Die Presse: Wie viel Schnaps und Wodka haben Sie in ihrem Leben schon getrunken?

Josef Farthofer: Verkostet habe ich sehr viel, aber ich spucke den Alkohol großteils wieder aus. Ich bin ohnehin eher ein Biertrinker.

Wie schwer ist es, als Spirituosenhersteller nicht zum Alkoholiker zu werden?

Sucht ist für mich kein Problem, ich rauche auch nicht. Alkohol ist für mich ein Genussmittel.

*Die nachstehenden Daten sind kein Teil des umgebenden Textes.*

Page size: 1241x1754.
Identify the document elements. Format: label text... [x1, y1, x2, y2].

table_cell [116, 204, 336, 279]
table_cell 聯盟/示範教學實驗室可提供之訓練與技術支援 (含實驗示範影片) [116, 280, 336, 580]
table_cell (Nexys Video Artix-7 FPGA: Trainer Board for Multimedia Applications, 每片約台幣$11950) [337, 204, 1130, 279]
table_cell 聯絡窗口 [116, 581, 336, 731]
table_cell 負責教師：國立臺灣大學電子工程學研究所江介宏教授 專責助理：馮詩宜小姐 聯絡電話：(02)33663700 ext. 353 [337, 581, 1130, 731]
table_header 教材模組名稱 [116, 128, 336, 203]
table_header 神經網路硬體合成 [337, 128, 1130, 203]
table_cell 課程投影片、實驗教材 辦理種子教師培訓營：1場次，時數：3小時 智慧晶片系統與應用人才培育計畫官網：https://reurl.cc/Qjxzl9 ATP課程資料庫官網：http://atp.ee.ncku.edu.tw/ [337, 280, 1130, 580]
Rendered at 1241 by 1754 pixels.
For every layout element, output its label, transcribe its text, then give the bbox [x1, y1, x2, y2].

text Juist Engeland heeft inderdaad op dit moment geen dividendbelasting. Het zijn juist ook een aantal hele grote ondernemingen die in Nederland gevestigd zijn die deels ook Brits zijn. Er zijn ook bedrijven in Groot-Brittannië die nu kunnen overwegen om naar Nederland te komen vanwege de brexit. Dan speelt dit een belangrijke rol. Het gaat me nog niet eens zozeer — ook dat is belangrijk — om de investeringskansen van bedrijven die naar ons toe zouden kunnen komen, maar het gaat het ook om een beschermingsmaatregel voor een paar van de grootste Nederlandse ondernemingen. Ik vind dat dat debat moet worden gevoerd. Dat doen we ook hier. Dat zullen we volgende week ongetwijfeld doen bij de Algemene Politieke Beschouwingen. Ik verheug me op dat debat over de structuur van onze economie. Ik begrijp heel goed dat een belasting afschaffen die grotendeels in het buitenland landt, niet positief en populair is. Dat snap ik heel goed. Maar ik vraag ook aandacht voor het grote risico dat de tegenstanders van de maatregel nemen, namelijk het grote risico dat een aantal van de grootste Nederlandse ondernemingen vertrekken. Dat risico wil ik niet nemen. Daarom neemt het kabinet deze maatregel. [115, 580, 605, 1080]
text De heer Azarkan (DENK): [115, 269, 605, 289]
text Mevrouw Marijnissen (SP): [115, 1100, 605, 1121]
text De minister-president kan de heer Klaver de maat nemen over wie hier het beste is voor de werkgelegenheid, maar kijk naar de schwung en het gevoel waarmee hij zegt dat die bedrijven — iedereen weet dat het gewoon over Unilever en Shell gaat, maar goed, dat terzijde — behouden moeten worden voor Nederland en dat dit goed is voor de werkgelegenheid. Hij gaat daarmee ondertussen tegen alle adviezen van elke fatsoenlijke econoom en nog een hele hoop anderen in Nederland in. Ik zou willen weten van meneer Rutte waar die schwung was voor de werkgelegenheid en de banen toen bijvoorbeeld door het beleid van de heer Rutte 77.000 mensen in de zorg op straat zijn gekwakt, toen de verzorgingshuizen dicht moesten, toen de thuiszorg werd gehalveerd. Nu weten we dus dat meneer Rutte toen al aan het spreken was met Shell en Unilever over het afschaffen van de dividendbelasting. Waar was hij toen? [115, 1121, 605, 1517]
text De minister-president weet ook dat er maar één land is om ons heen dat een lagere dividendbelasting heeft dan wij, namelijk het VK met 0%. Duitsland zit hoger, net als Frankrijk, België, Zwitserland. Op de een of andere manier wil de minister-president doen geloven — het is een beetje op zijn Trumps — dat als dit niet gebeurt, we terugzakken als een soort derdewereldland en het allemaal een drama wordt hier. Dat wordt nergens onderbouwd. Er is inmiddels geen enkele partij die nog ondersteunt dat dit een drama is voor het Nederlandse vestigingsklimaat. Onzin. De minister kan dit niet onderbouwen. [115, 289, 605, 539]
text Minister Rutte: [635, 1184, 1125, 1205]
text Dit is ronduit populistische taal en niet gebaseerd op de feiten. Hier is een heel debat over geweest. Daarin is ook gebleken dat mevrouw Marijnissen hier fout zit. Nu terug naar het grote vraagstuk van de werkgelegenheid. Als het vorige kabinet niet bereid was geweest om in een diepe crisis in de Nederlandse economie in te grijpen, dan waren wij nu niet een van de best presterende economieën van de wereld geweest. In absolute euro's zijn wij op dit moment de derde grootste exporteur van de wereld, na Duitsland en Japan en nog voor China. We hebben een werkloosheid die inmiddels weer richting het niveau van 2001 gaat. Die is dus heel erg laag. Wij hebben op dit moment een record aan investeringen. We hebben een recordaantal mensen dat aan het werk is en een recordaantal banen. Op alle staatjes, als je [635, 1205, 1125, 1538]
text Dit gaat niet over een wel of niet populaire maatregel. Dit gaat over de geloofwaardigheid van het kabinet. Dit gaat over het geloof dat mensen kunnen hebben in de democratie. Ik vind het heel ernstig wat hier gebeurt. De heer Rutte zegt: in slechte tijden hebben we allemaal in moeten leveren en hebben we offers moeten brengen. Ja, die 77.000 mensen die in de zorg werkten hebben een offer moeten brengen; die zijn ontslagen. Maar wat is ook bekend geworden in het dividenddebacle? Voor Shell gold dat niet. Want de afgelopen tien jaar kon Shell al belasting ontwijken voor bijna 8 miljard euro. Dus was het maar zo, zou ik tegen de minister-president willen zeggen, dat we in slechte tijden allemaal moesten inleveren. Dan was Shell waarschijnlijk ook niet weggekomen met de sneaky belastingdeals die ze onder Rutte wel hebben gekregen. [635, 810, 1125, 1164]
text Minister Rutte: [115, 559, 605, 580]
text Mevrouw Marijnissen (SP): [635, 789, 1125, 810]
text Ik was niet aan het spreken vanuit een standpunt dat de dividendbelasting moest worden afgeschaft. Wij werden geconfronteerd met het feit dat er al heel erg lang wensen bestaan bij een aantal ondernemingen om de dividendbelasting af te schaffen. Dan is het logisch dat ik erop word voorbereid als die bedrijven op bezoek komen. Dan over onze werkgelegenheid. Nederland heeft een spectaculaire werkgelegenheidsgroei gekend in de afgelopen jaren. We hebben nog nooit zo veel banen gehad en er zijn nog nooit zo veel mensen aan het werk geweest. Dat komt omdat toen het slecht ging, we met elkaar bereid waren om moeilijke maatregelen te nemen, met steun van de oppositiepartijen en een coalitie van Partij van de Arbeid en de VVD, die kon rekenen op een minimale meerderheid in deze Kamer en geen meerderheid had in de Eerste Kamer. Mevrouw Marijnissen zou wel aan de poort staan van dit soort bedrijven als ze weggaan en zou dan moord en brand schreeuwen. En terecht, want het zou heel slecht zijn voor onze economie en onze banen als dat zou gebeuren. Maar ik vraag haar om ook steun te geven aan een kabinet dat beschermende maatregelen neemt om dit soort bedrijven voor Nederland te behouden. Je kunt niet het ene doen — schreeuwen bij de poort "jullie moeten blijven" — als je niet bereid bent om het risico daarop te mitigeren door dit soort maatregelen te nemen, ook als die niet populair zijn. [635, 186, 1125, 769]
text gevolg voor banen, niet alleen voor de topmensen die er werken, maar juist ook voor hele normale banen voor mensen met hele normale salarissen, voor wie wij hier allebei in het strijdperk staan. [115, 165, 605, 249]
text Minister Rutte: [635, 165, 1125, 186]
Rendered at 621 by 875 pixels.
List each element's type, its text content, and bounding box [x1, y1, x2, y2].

Haben Sie kein schlechtes Gewissen, ein Produkt herzustellen, von dem andere abhängig werden können?

Wir sind ein Genussmittelproduzent und haben Genießer im Fokus, nicht Alkoholiker. Unsere Produkte sind wohl auch zu teuer, um abhängig zu machen.

Sie stellen Spirituosen her, haben aber eigentlich mit Fruchtsäften begonnen. Warum sind Sie nicht dabei geblieben?

Wir mussten als Kinder immer Obst klauben und haben es dann ans Lagerhaus um ein paar Groschen verkauft. Einmal haben wir unseren Eltern den Stundenlohn vorgerechnet, da ist nichts übrig geblieben. Mein Ziel war es, etwa aus dem Produkt Birne mehr zu machen.

Ihre Eltern kamen nicht auf die Idee, Obst zu veredeln?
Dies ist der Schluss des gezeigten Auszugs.